Unnamed: 0,city,route_name,route_type,route_id_numeric,route_sort_order


### Data Usage and Remaining Issues

The dataset above is mostly cleaned already.


Questions of interest:

1. Which major city offers the most accessible and efficient public transit system for recent college graduates or young adults?

2. How does the variety of transportation (bus, subway, etc) vary across these major cities?


My main concern with this data is that the route_type in this dataset returns numerical values, which is something I wanted, but it is not as human readable. However, this could potentially be a positive trait and easy for someone to look for and sort through one mode of transportation, for example, by typing "0" instead of "railroad."

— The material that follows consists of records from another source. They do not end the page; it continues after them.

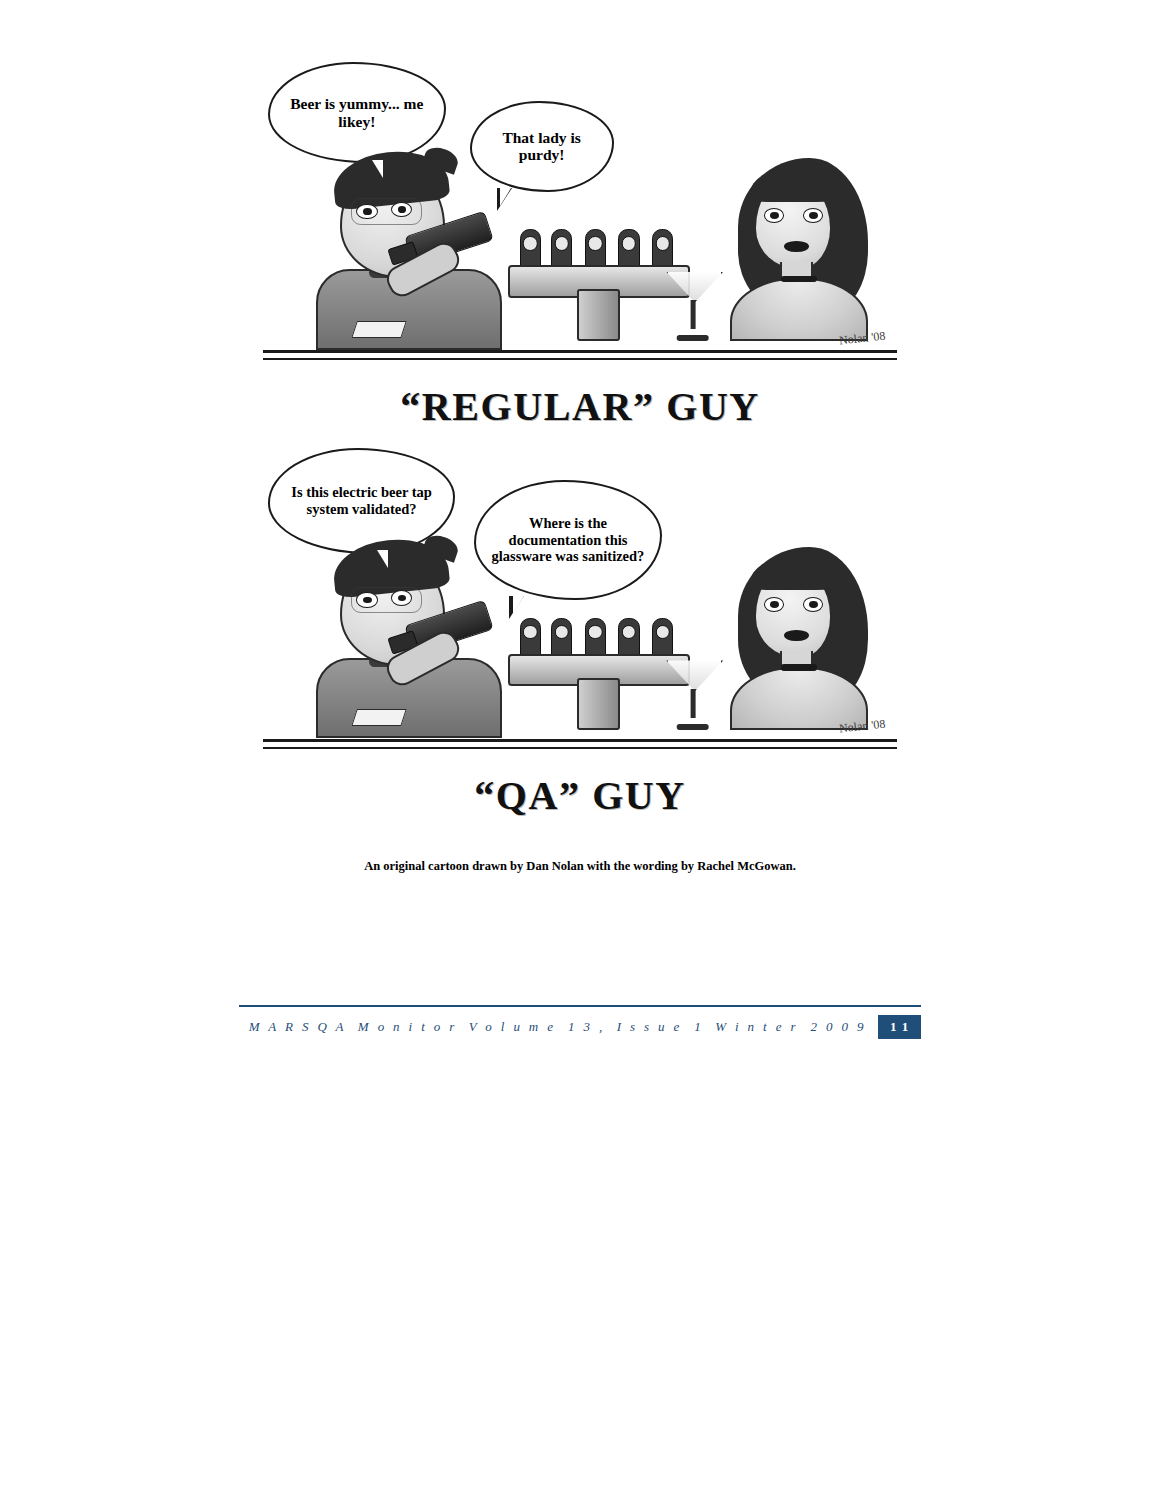Beer is yummy... me likey!
That lady is purdy!
Nolan '08
“REGULAR” GUY
Is this electric beer tap system validated?
Where is the documentation this glassware was sanitized?
Nolan '08
“QA” GUY
An original cartoon drawn by Dan Nolan with the wording by Rachel McGowan.
M A R S Q A M o n i t o r V o l u m e 1 3 , I s s u e 1 W i n t e r 2 0 0 9 1 1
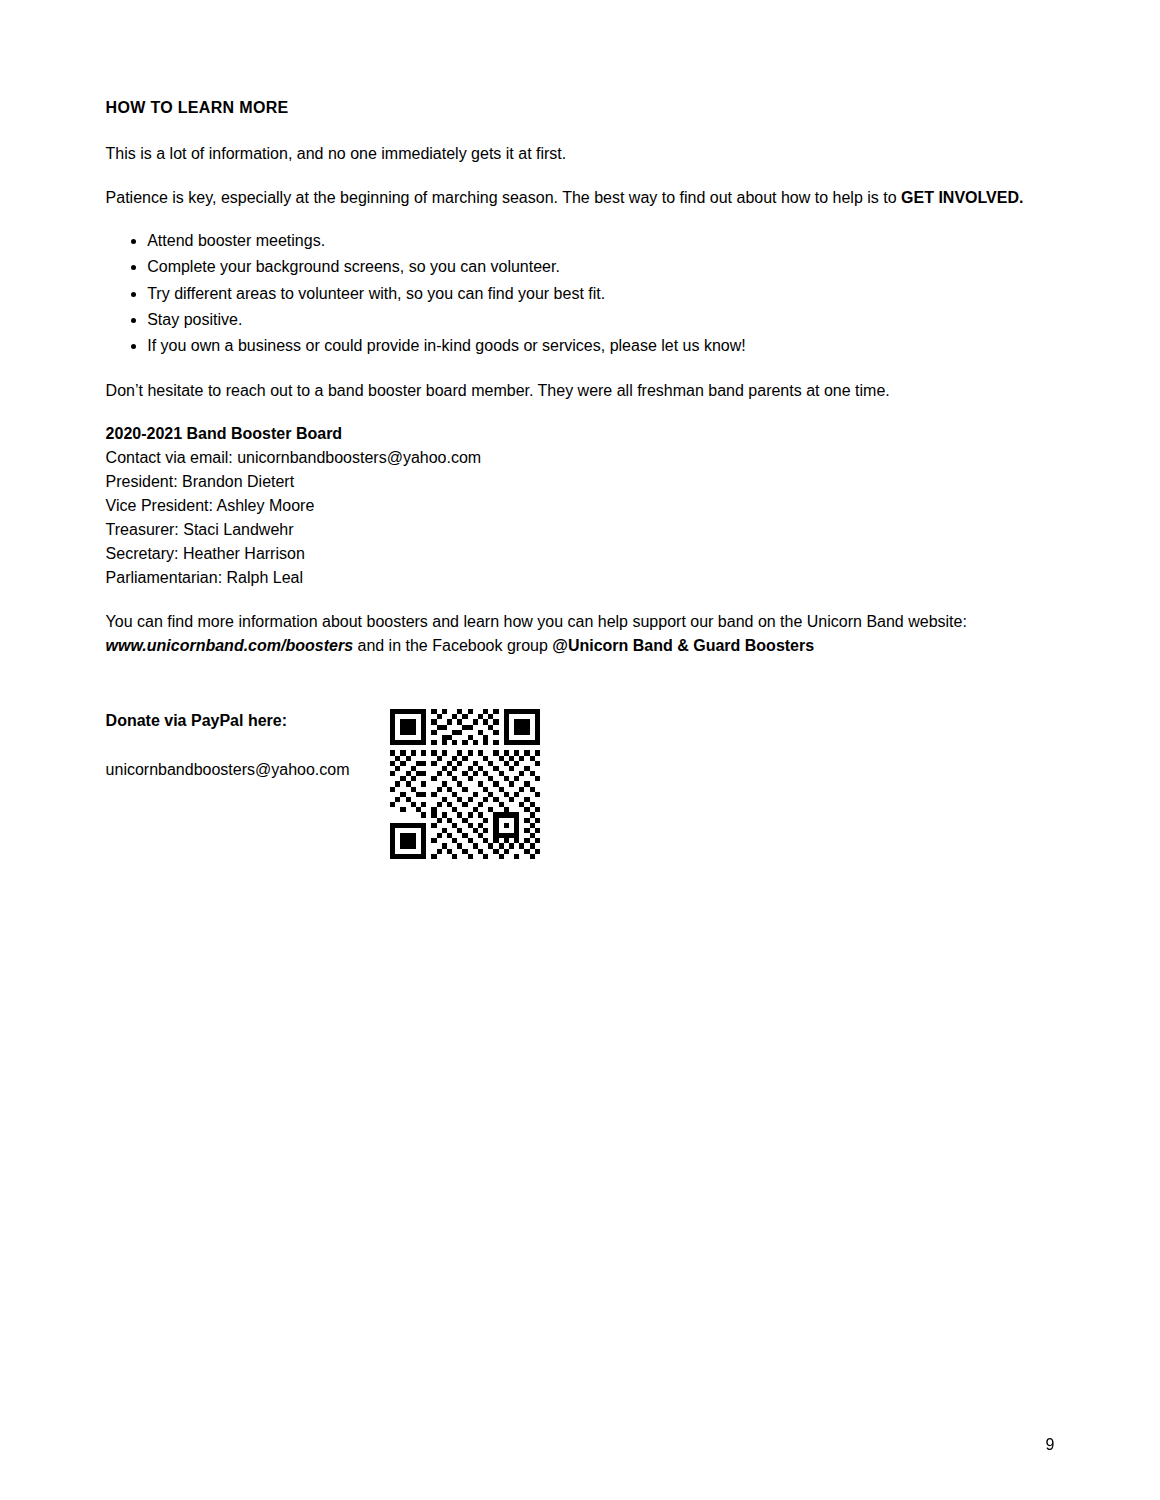HOW TO LEARN MORE
This is a lot of information, and no one immediately gets it at first.
Patience is key, especially at the beginning of marching season. The best way to find out about how to help is to GET INVOLVED.
Attend booster meetings.
Complete your background screens, so you can volunteer.
Try different areas to volunteer with, so you can find your best fit.
Stay positive.
If you own a business or could provide in-kind goods or services, please let us know!
Don’t hesitate to reach out to a band booster board member. They were all freshman band parents at one time.
2020-2021 Band Booster Board
Contact via email: unicornbandboosters@yahoo.com
President: Brandon Dietert
Vice President: Ashley Moore
Treasurer: Staci Landwehr
Secretary: Heather Harrison
Parliamentarian: Ralph Leal
You can find more information about boosters and learn how you can help support our band on the Unicorn Band website: www.unicornband.com/boosters and in the Facebook group @Unicorn Band & Guard Boosters
Donate via PayPal here:
unicornbandboosters@yahoo.com
9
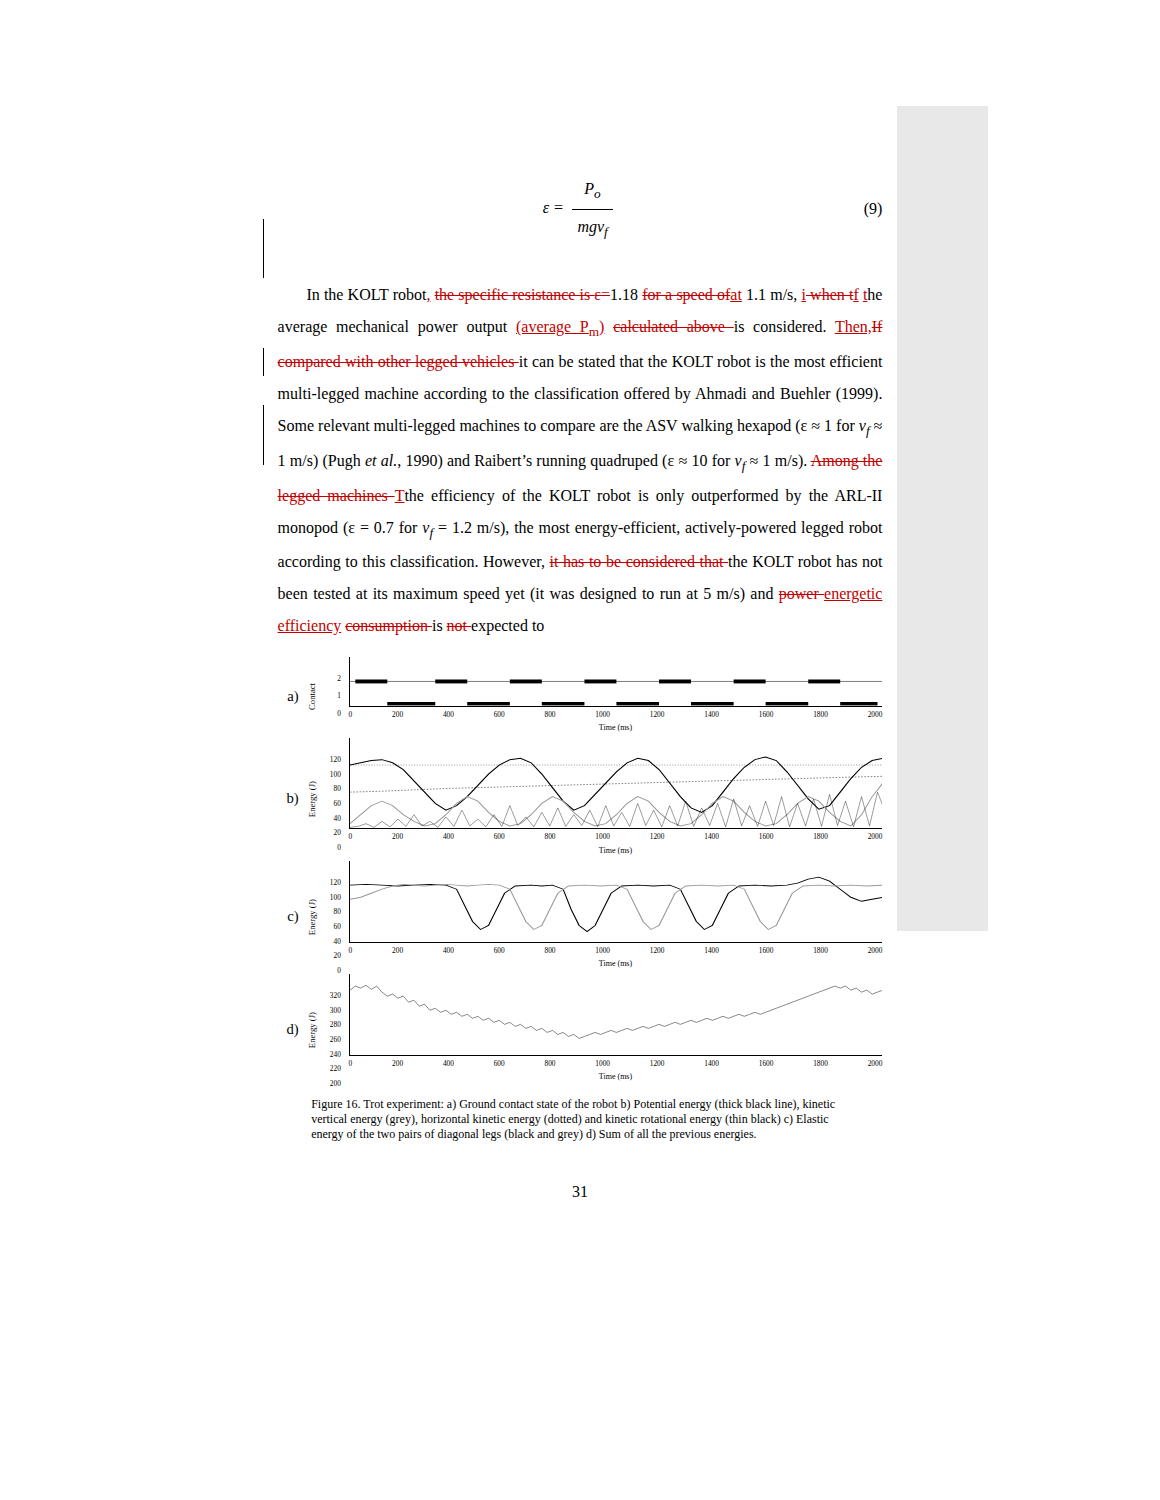ε = Po mgvf (9)
In the KOLT robot, the specific resistance is ε=1.18 for a speed ofat 1.1 m/s, i when tf the average mechanical power output (average Pm) calculated above is considered. Then,If compared with other legged vehicles it can be stated that the KOLT robot is the most efficient multi-legged machine according to the classification offered by Ahmadi and Buehler (1999). Some relevant multi-legged machines to compare are the ASV walking hexapod (ε ≈ 1 for vf ≈ 1 m/s) (Pugh et al., 1990) and Raibert’s running quadruped (ε ≈ 10 for vf ≈ 1 m/s). Among the legged machines Tthe efficiency of the KOLT robot is only outperformed by the ARL-II monopod (ε = 0.7 for vf = 1.2 m/s), the most energy-efficient, actively-powered legged robot according to this classification. However, it has to be considered that the KOLT robot has not been tested at its maximum speed yet (it was designed to run at 5 m/s) and power energetic efficiency consumption is not expected to
a)
Contact
210
0200400600800100012001400160018002000
Time (ms)
b)
Energy (J)
120100806040200
0200400600800100012001400160018002000
Time (ms)
c)
Energy (J)
120100806040200
0200400600800100012001400160018002000
Time (ms)
d)
Energy (J)
320300280260240220200
0200400600800100012001400160018002000
Time (ms)
Figure 16. Trot experiment: a) Ground contact state of the robot b) Potential energy (thick black line), kinetic vertical energy (grey), horizontal kinetic energy (dotted) and kinetic rotational energy (thin black) c) Elastic energy of the two pairs of diagonal legs (black and grey) d) Sum of all the previous energies.
31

Similarly, route_id_numeric could be cleaned to display the number of routes per city instead, which may be a bit more helpful.

Overall, I have every necessary feature to address a categorical prediction for each city as transit-rich or transit-limited, a useful categorization for those moving to a new city. I plan to predict numeric results like route priority through regression or predict categorical "transit-rich" or "transit-limited" through classification.